Testo fornito:
Tema sulla Shoah: svolgimento del testo
La persecuzione degli ebrei da parte della Germania comincia ufficialmente nel 1935 con le leggi razziali dopo un’attenta opera oggi definiremmo “mediatica”, che attribuì a queste persone la colpa dell’infelicissima condizione economica in cui versava la Germania dopo aver perso la prima guerra mondiale.
Come spesso era accaduto in passato e come tuttora succede si cercò un capro espiatorio su cui riversare la rabbia del popolo tedesco che era passato dall’aspirare all’Impero a dover faticare per trovare un lavoro, capro che venne individuato nella popolazione ebraica, per tradizione colta e lavoratrice: cominciò così la fortuna di un piccolo ometto con i baffi che nel suo “Mein Kampf” (”La mia battaglia”) del 1925 auspicava alla nascita di un nuovo impero germanico, libero dall’ebreo che l’aveva corrotto e finalmente ariano.
Intorno alla figura dell’uomo e della donna ariani cominciarono a comparire una serie di miti (tra i quali quelli della saga normanna) che mostravano come questo tipo di persone fossero perfette: bellissime, “germanicamente” bionde con gli occhi chiari, risaltavano di fianco alla figura del “giudeo”, rappresentato in molte immagini propagandistiche del tempo come un uomo con il naso enorme, la gobba, capelli lunghi e unti e uno sguardo lascivo che sottintendeva una serie di turpi reati ai danni dell’ariana Germania. Dopo la famosa “notte dei cristalli” (siamo nel 1938 e Hitler è ormai salito al potere da cinque anni), chiamata così perché nottetempo furono fracassate tutte le vetrine degli esercizi commerciali ebraici così come le vetrate delle sinagoghe, la persecuzione verso la popolazione ebraica accelerò notevolmente.
E mentre la Germania entrava in guerra (invadendo la Polonia nel 1939) sul suolo tedesco comparvero i primi segni tangibili di segregazione: gli ebrei dovevano portare una stella gialla appuntata sui vestiti in modo che fosse visibile, non potevano prendere i mezzi in un determinato orario né entrare in tutti i negozi, dovevano sottostare a un coprifuoco severissimo, non potevano frequentare la scuola con gli altri o ricoprire incarichi negli uffici. Si arrivò perfino a far loro consegnare gli animali domestici. La popolazione ebraica veniva quindi sempre più rinchiusa in se stessa e per rendere ancora più chiara la politica di segregazione nelle città vennero creati dei ghetti (quello più famoso è quello di Varsavia) in cui, quando scattava il coprifuoco, venivano rinchiusi gli ebrei. E il peggio doveva ancora venire.

Dati registrati:
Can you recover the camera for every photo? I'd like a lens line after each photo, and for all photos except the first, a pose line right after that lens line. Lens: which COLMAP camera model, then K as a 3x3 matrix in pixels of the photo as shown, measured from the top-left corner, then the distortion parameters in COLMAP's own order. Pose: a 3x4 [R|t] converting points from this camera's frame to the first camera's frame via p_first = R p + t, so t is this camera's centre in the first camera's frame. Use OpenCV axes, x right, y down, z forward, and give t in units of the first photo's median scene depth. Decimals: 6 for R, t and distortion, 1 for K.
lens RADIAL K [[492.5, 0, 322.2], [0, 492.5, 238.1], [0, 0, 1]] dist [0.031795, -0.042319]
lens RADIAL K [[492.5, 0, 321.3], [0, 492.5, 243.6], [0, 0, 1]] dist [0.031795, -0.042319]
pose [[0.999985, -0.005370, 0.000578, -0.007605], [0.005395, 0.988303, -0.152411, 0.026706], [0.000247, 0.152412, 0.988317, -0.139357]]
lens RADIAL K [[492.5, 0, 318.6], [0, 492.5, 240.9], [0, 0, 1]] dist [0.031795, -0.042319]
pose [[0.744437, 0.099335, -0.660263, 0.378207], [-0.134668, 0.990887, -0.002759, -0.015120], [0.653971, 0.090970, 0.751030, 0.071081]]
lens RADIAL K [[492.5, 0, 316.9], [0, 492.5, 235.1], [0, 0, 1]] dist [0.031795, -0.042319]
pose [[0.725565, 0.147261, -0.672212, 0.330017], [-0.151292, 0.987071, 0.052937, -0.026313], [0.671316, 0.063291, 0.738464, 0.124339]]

Compiti dell'esercizio:
a – Secondo il testo sulla Shoah, perché la "notte dei cristalli" ricevette questo nome? Rispondi con una, due o tre frasi.
b – Prosegui il testo sulla Shoah a partire dalla sua ultima frase.
Per svolgere questo esercizio le voci non sono necessarie.

Risposte ai compiti:
a – La "notte dei cristalli" prese questo nome perché quella notte furono fracassate tutte le vetrine degli esercizi commerciali ebraici e le vetrate delle sinagoghe.

b –
Quando pensiamo alla Shoah la prima immagine che ci viene in mente è quella del cancello di Auschwitz che recita “Arbeit macht frei” che vuol dire “il lavoro rende liberi”: pensare alla crudele ironia celata dietro a quell’insegna ci dà forse una misura del pensiero che portò alla nascita dei campi di sterminio. Mai prima di allora infatti era stata fatta una tale “industria” del massacro di un popolo, mai i princìpi della libera impresa erano stati applicati all’essere umano come se fosse un maiale di cui, com’è noto, non si butta via niente: se all’inizio venivano “salvati” gli individui che potevano lavorare (per gli altri, com’è noto, c’erano le docce a gas) con il procedere del tempo e l’avvicinarsi della fine della guerra il ritmo dell’assassinio metodico non fece che accelerare.
Perché, mentre la Germania era piegata dalle spese belliche e stava perdendo la guerra il massacro degli ebrei continuò a un ritmo così incalzante? Perché, anche una volta caduta Berlino i Kapò, invece di scappare e nascondersi, fecero marciare i prigionieri nella neve con il solo scopo di portarli alla morte per freddo, fatica, fame o con un colpo di fucile? Forse il bravo impiegato tedesco addetto ai fusti del gas, o a riordinare le migliaia di scarpe appartenute a migliaia di piedi o a dare l’ordine di fucilare questo o quello non pensava che sarebbe finita l’illusione della Grande Germania? Oppure invece lo sapeva ma riteneva di non esserne responsabile perché aveva semplicemente obbedito agli ordini? O ancora, parafrasando “Shining” quel luogo inumano aveva creato mostri umani, che marciavano insieme alle loro vittime perché la follia organizzata che ne aveva gestito le vite era sparita e rimaneva solo il vuoto, il nulla, l’aberrazione?
Tema svolto sulla Shoah: conclusione
Concludendo, credo che queste siano le domande che dobbiamo continuare a porci, perché i massacri, le ingiustizie e la prevaricazione del più forte sul più debole continuano a ripresentarsi nella storia lasciando strisce di sangue che condizionano i popoli a venire e rendendo in alcuni casi quelle che erano le vittime di un mostruoso sterminio programmato gli artefici della prossima pulizia etnica.
Interrogarci sul male, sulla sua banalità e sulle incredibili vette (o sugli incredibili abissi) che è in grado di toccare riconoscendolo come prodotto umano, intollerabile, ingiusto, violento ma comprensibile e quindi responsabile è forse il modo giusto per impedire che la storia continui a ripetersi sulla base di un’antica canzone di sopraffazione che forse non ha più alcun senso di esistere.